## [DOCUMENT TEXT]

*** Begin section ***

Harry Gruyaert »
PHotoEspaña Award 2016
Exhibition:
Festival organizers have decided to present the 2016 PHotoEspaña Award to Belgian photographer Harry Gruyaert (Antwerp, 1941). Precursor of an unmistakable style that influenced tendencies in the 70s and 80s, Harry Gruyaert’s work is characterized by a unique and extraordinary use of color. As an experimenter since his beginnings as a film director, he has managed to create a distinct style for his photography based on an exquisite treatment of light, ever present in his work and giving rise to an iconography full of beauty, harmony and authenticity. Tireless traveler, his pictures of Morocco, France, Belgium, Egypt, India, Russia and the U.S. form part of the patrimony of European photography and place his legacy among the major masters of international photography.

*** End section ***

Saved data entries
*** Begin section ***

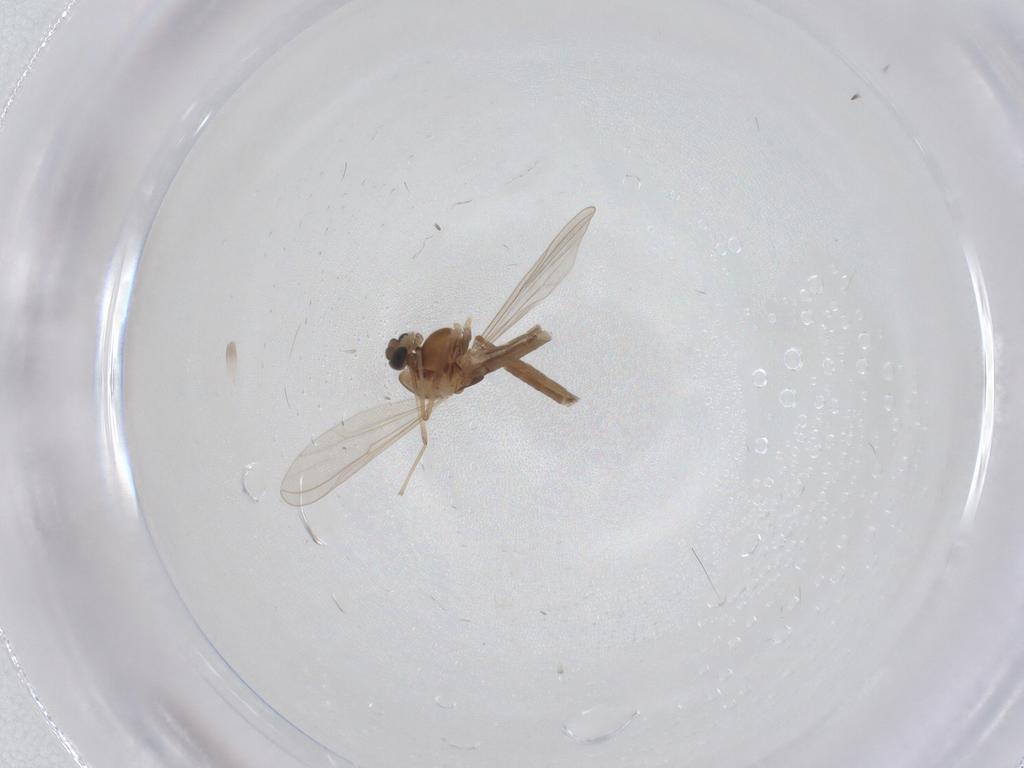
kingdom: Animalia
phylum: Arthropoda
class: Insecta
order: Diptera
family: Chironomidae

*** End section ***

## [WHAT TO WORK ON]
Can you return the part of the Harry Gruyaert text starting with "PHotoEspaña Award 2016" and going on through "of international photography.", copied word for word?

## [RESPONSE AREA]
PHotoEspaña Award 2016
Exhibition:
Festival organizers have decided to present the 2016 PHotoEspaña Award to Belgian photographer Harry Gruyaert (Antwerp, 1941). Precursor of an unmistakable style that influenced tendencies in the 70s and 80s, Harry Gruyaert’s work is characterized by a unique and extraordinary use of color. As an experimenter since his beginnings as a film director, he has managed to create a distinct style for his photography based on an exquisite treatment of light, ever present in his work and giving rise to an iconography full of beauty, harmony and authenticity. Tireless traveler, his pictures of Morocco, France, Belgium, Egypt, India, Russia and the U.S. form part of the patrimony of European photography and place his legacy among the major masters of international photography.